Os livros nos fascinam, seja pelas ideias, pelas histórias que contam ou pelas vidas envolvidas, dos autores aos leitores. No passado, as pessoas perguntavam: “Qual livro marcou sua vida?”. Depois, os livros dividiram esse marco referencial com os filmes e as músicas. Hoje, dificilmente ouviremos alguém perguntar: “Qual vídeo da internet te marcou?” ou “qual postagem da rede social te marcou?”. Parece que o efêmero domina a vida atual e dificulta a presença de parâmetros rígidos.
Precisava avaliar melhor isso, mas, apreensivo, só consigo pensar nos últimos acontecimentos, que levaram o Brasil a mais um retrocesso, a mais uma interrupção em sua trajetória civilizatória. Preocupam-me os que tentam ressuscitar zumbis, fantasmas carcomidos e seu desejo insano, prenhe de preconceitos e desconhecimento, de bradar pela volta ao passado e gritar por intervenção militar. Sinto que, em algum momento, nos últimos 40 anos, a escola, a imprensa, as instituições culturais e o próprio governo falharam com essas pessoas, de forma grave, talvez irreversível. Não ouso sequer entrar na seara das patologias para tentar entender alguns comportamentos, ainda que fique curioso com o tal “fetiche pela farda”, a ânsia por um “pai herói”, um “salvador da pátria”. Prefiro as explicações econômicas, é melhor desvendar o que está oculto por manipulações e por manifestações ruidosas e incoerentes.
No intervalo das notícias que inundam o cenário atual, para aliviar a tensão recorro à literatura, e gostaria de sugerir uma leitura.
Trata-se do livro “Sombras de reis barbudos”, de José J. Veiga (1915-1999). Publicado em 1972, tornou-se um romance premiado, teve várias edições e foi recomendado como leitura básica em escolas. É uma obra arrebatadora, carregada de profundas inquietações, que assusta, mas faz pensar. Nisso reside seu encanto.
A história se passa numa cidadezinha do interior; o enredo se desenvolve a partir do momento em que uma companhia aí se instala. O segundo capítulo abre com uma frase simbólica do conjunt “É curioso como certas coisas vão acontecendo em volta da gente sem a gente perceber, e quando vê já estão aí, firmes e antigas”.
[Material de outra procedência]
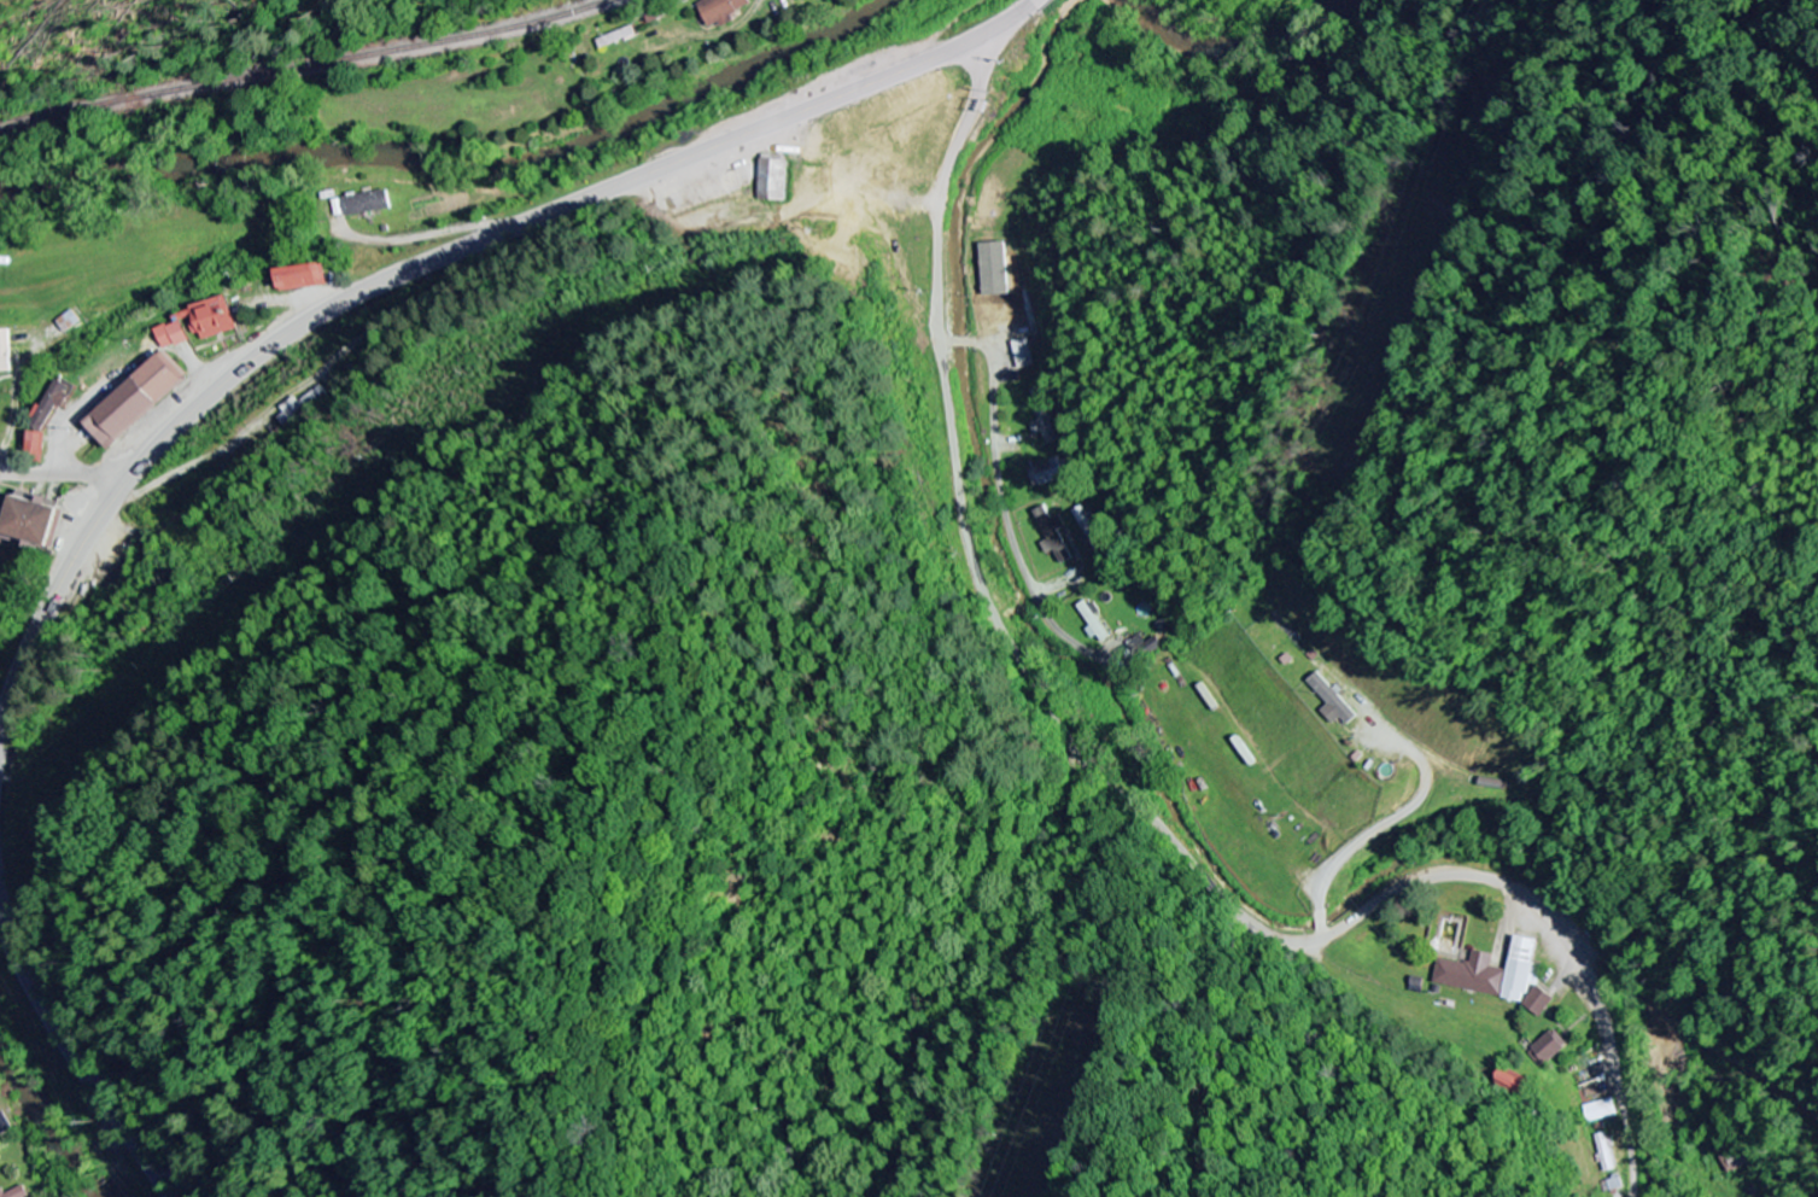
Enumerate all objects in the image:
building: (723, 11)
railway: (302, 65)
building: (774, 181)
building: (369, 205)
road: (421, 270)
building: (304, 279)
building: (212, 320)
building: (1027, 328)
building: (174, 337)
building: (5, 353)
building: (139, 403)
building: (53, 405)
building: (1043, 418)
road: (997, 441)
building: (36, 447)
building: (1049, 473)
road: (65, 474)
building: (35, 524)
building: (1054, 536)
building: (1094, 622)
building: (1152, 647)
building: (1335, 702)
road: (1120, 798)
building: (1496, 972)
building: (1540, 1002)
road: (74, 1044)
building: (1548, 1050)
building: (1513, 1085)
building: (1601, 1111)
building: (1604, 1153)
building: (1736, 1160)
building: (16, 1193)

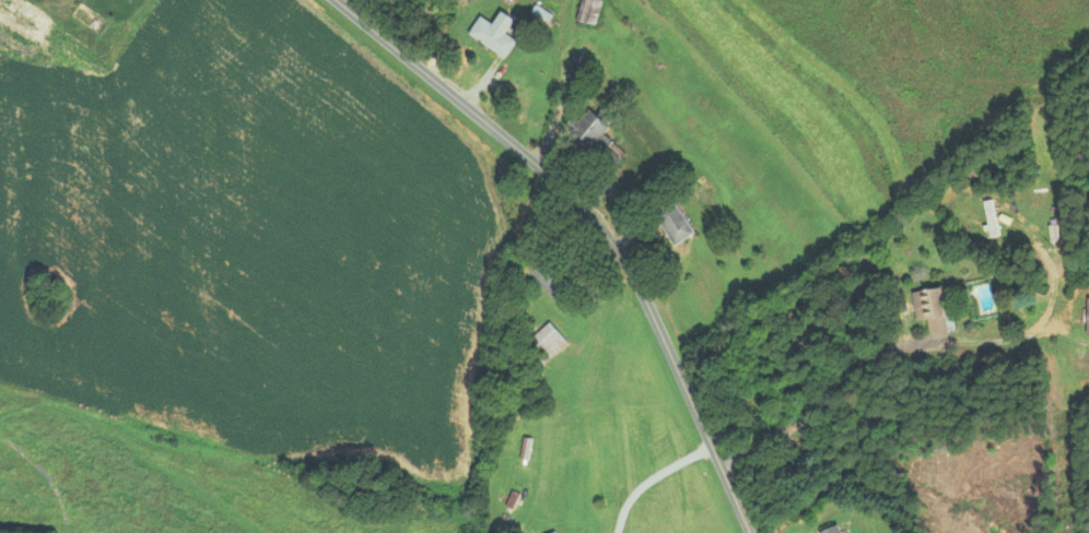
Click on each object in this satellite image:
building: (588, 10)
building: (497, 32)
building: (593, 128)
building: (993, 216)
building: (675, 221)
road: (599, 225)
building: (552, 277)
building: (938, 305)
building: (547, 340)
building: (525, 387)
road: (47, 475)
road: (652, 477)
building: (831, 529)
building: (556, 532)

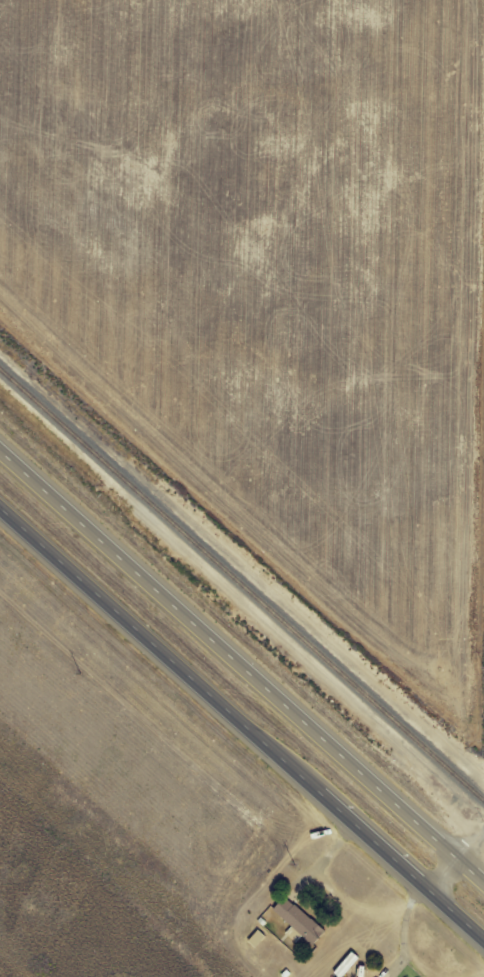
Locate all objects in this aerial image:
railway: (242, 586)
road: (242, 667)
road: (242, 726)
road: (470, 845)
road: (442, 876)
building: (299, 923)
road: (407, 959)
A companhia, como metáfora, cresce desproporcionalmente e, como “coisa”, passa a dominar a vida corriqueira, essa sim, humana, mesquinha, amorosa, ignorante e ao mesmo tempo frágil, envolta em desejos inconfessáveis e lindos sonhos. Ela interfere na vida dos moradores, oprime, produz delírios. Realismo mágico, de excelente qualidade!
Uma das minhas passagens favoritas acontece quando o narrador, um menino, após limpar a loja do pai, vê cair uma tempestade torrencial e permite a dois cavaleiros que tragam seus cavalos para dentro do estabelecimento. “Nisso, o que faz um dos cavalos? Ergue o rabo e despeja um monte de esterco fumegante no meio da loja. Vendo o exemplo, o outro faz o mesmo.” Ah, nossos tempos! Não vou contar mais para não atrapalhar a leitura e estragar o prazer que é ler uma boa história. Uma boa reflexão!